O acordo à esquerda não será, como escrevia João Miguel Tavares aqui no PÚBLICO, um Frankenstein keynesiano-leninista. Porque não é keynesiano, nem é leninista; é só Frankenstein. Está longe de ser o programa estruturado que Mário Centeno idealizou e com o qual os socialistas se apresentaram a eleições. Quer se goste, ou não, o modelo de Mário Centeno tinha pés e cabeça. Tinha até mais: tinha um aviso que nesta altura vale a pena revisitar. No último parágrafo do programa original lia-se que “o conjunto de medidas apresentado tem uma coerência interna que importa manter”. E umas linhas mais à frente escrevia-se que “é fundamental para assegurar a credibilidade das medidas como um todo e evitar uma adopção circunstancial que desvirtuando o todo possa criar desequilíbrios susceptíveis de pôr em causa a coesão nacional ou os compromissos internacionais que venham a ser assumidos num quadro de negociação multilateral".

Ou seja, é o próprio PS a admitir que o seu programa assenta num equilíbrio que se for alterado pode colocar em causa as contas públicas. Folheando o programa que os socialistas apresentaram às eleições de Outubro, o que sobra do programa macroeconómico de Mário Centeno? A medida mais emblemática da TSU caiu, o congelamento das pensões desapareceu, o despedimento conciliatório vai para as urtigas, e há uma série de medidas (penalização das empresas com excessiva rotatividade de trabalhadores, diversificação das receitas da Segurança Social e mexidas na TSU das empresas) que vai ser enviada para as calendas gregas, que é como quem diz para a concertação social.
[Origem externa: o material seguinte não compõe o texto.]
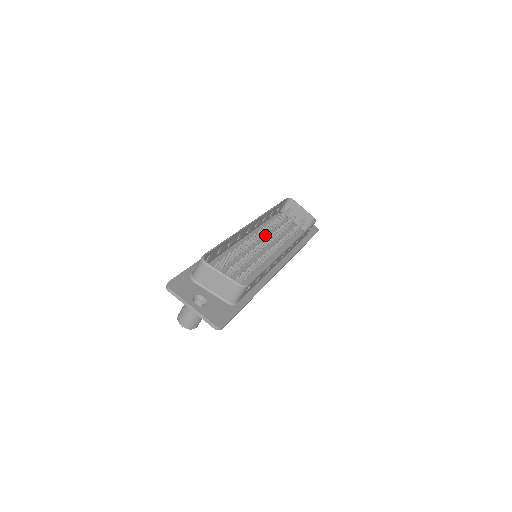
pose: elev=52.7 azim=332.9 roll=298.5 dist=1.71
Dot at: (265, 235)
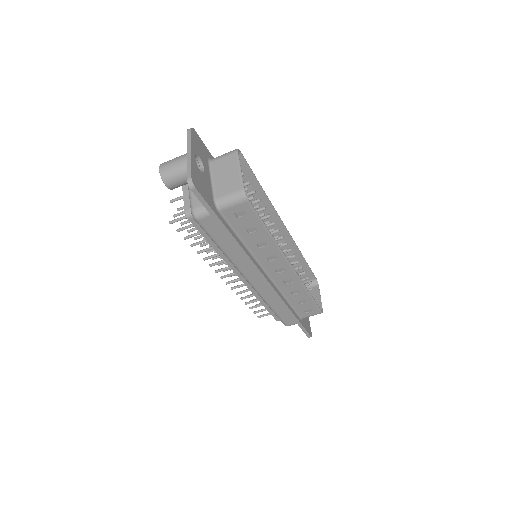
Dot at: occluded
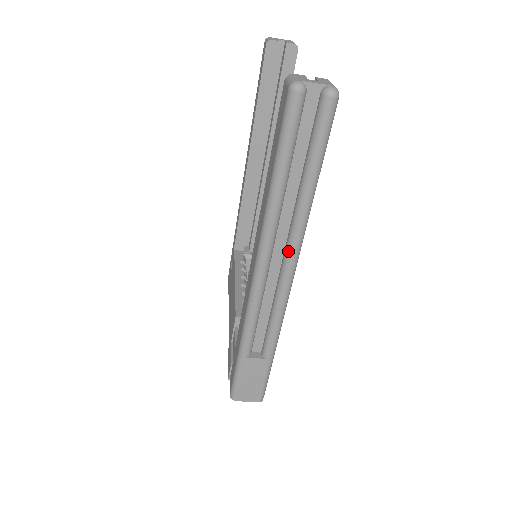
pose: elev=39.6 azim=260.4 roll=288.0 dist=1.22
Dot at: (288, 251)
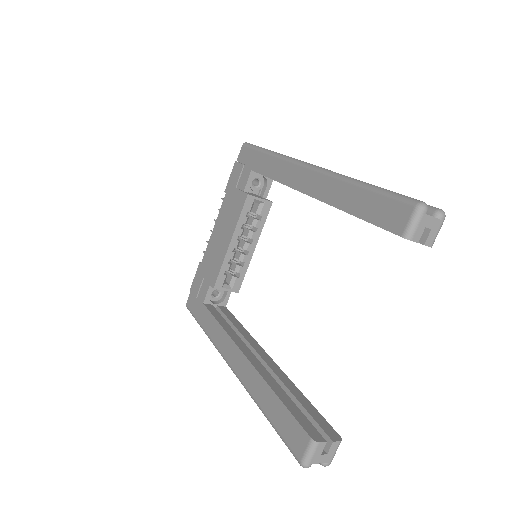
Dot at: occluded
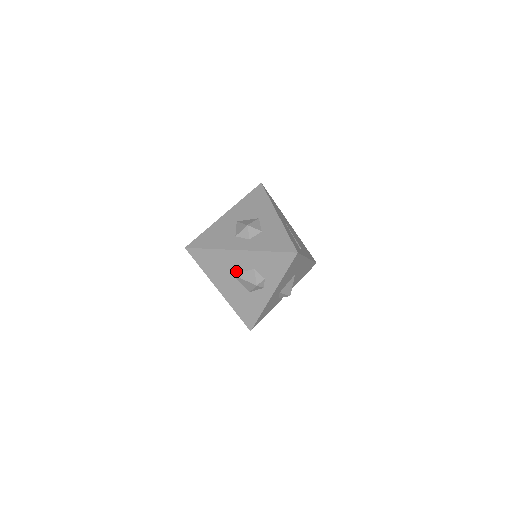
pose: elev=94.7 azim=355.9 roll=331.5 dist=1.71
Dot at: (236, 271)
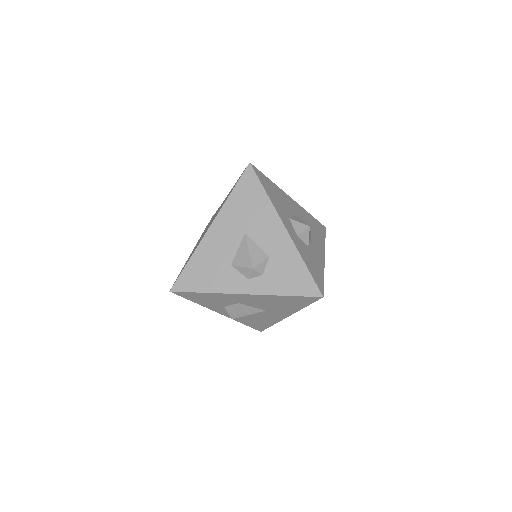
Dot at: (253, 236)
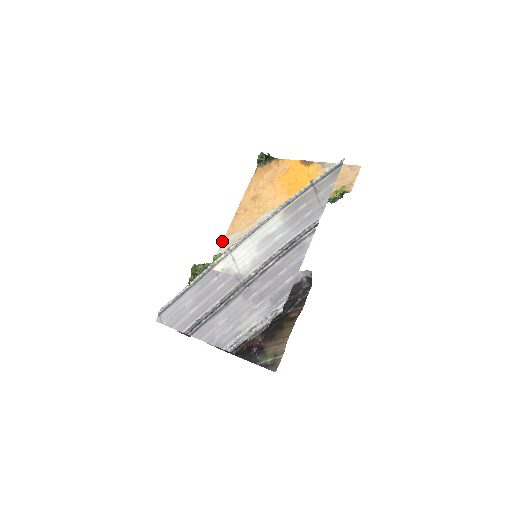
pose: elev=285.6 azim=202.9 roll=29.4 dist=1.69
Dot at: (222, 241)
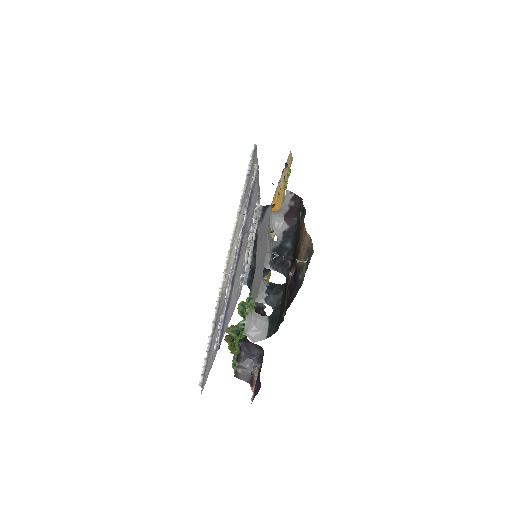
Dot at: occluded
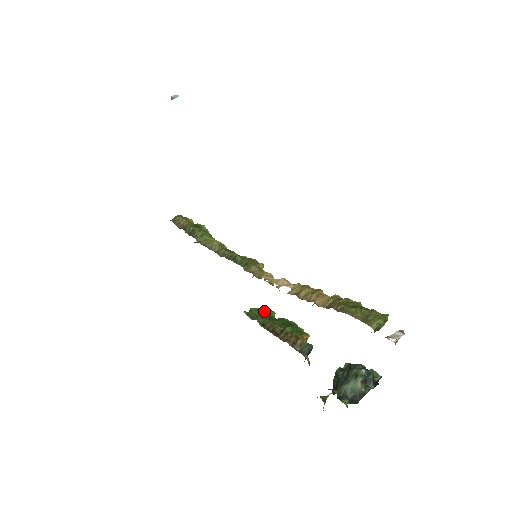
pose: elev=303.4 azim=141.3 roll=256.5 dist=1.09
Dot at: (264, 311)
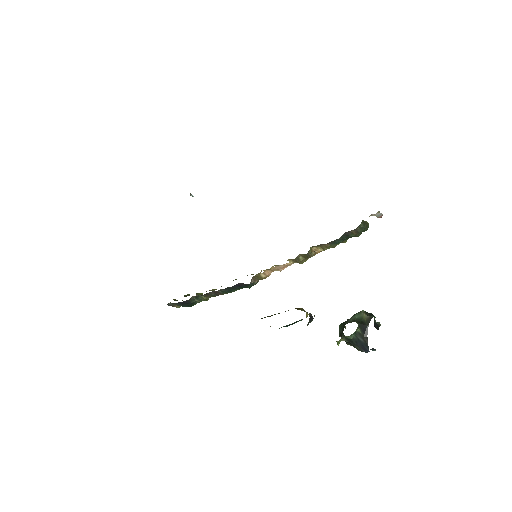
Dot at: occluded
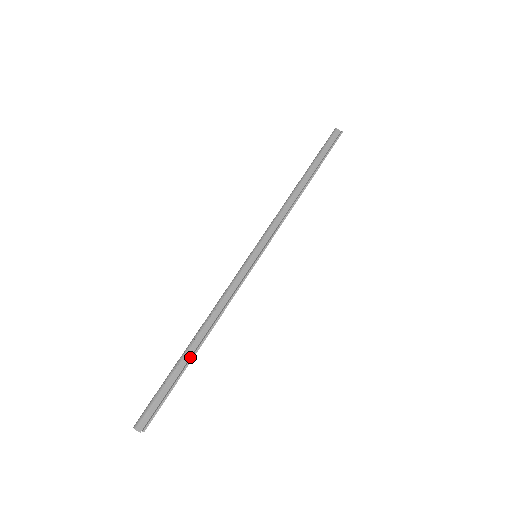
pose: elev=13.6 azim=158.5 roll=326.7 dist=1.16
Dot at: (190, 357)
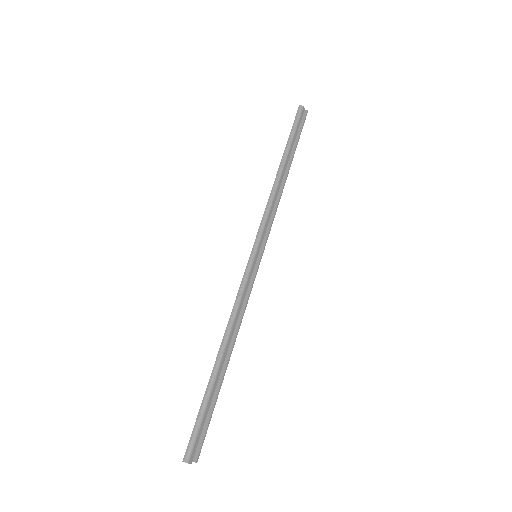
Dot at: (219, 375)
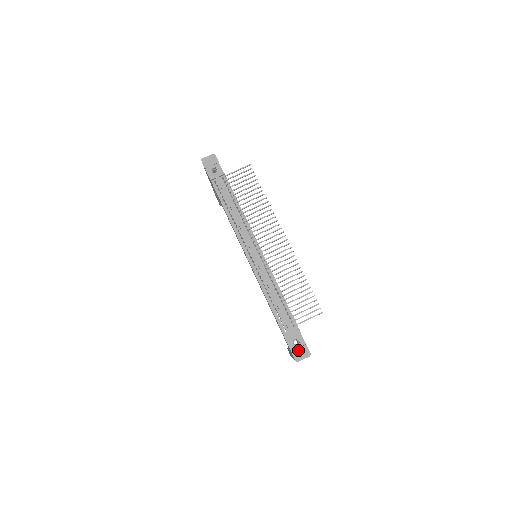
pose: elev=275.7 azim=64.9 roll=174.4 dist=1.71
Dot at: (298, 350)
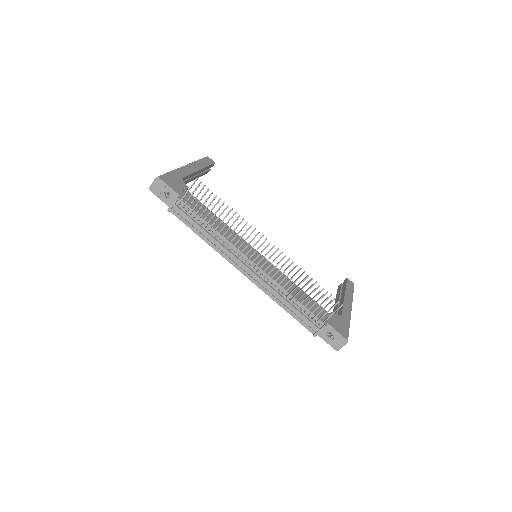
Dot at: (334, 341)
Ao que sobrou do programa de Mário Centeno, que foi muito pouco, o PS fez-lhe um enxerto à esquerda, depois das negociações com o PCP e o Bloco: as pensões até 628 euros serão actualizadas à taxa da inflação, a TSU desce mas só para salários abaixo dos 600 euros (e sem contrapartidas), a reforma do IRS de Lobo Xavier com a qual os socialistas se comprometeram é metida numa gaveta e os salários na função pública são devolvidos na totalidade em 2016.

Não é propriamente um Frankenstein keynesiano-leninista; é apenas o programa do PS que foi esvaziado das suas medidas mais importantes e ao qual se juntou uma prótese à esquerda que, desde que não se abane muito, não há-de desmontar-se. Mas é um programa oco, sem alma, sem objectivos, sem reformas. Será um amontoado de medidas, uma resma de papel sobre a qual António Costa vai subir para chegar ao poder, mesmo depois de ter perdido as eleições.

Pior é quando se olha para a direita, somos confrontados com um programa que estará todo ele pendurado por arames e medidas temporárias de austeridade que mostram que ainda há muito por fazer no capítulo da reforma do Estado. É angustiante a quantidade de medidas temporárias que foram ontem renovadas no Conselho de Ministros: sobretaxa, cortes salariais na função pública, a contribuição extraordinária de solidariedade, a contribuição extraordinária sobre o sector energético, a contribuição sobre a indústria farmacêutica, a taxa adicional sobre o IUC, o adicional sobre o ISP e a contribuição extraordinária sobre o sector bancário. Com tanta medida extraordinária é caso para dizer que o programa de governo da coligação PSD-CDS também terá pouco ou nada de extraordinário. Mas ao menos tem o decoro de não aliviar austeridade de uma assentada sem ter alternativas de reforma para as compensar.

Ainda ontem, a Comissão Europeia veio dizer que é necessário que Portugal prossiga “de uma forma decisiva” o caminho das reformas. E a agência DBRS, a única que nos mantém em "investment grade", a avisar que o nosso rating poderá ir para lixo se “o compromisso político para uma política orçamental sustentável enfraquecer". Olhamos para a direita e não vemos o caminho das reformas e olhamos para a esquerda e vemos um enfraquecer do compromisso orçamental. E começamos a pensar na diferença entre aquilo que deveria ser um programa de governo e aquilo que é uma resma de papel.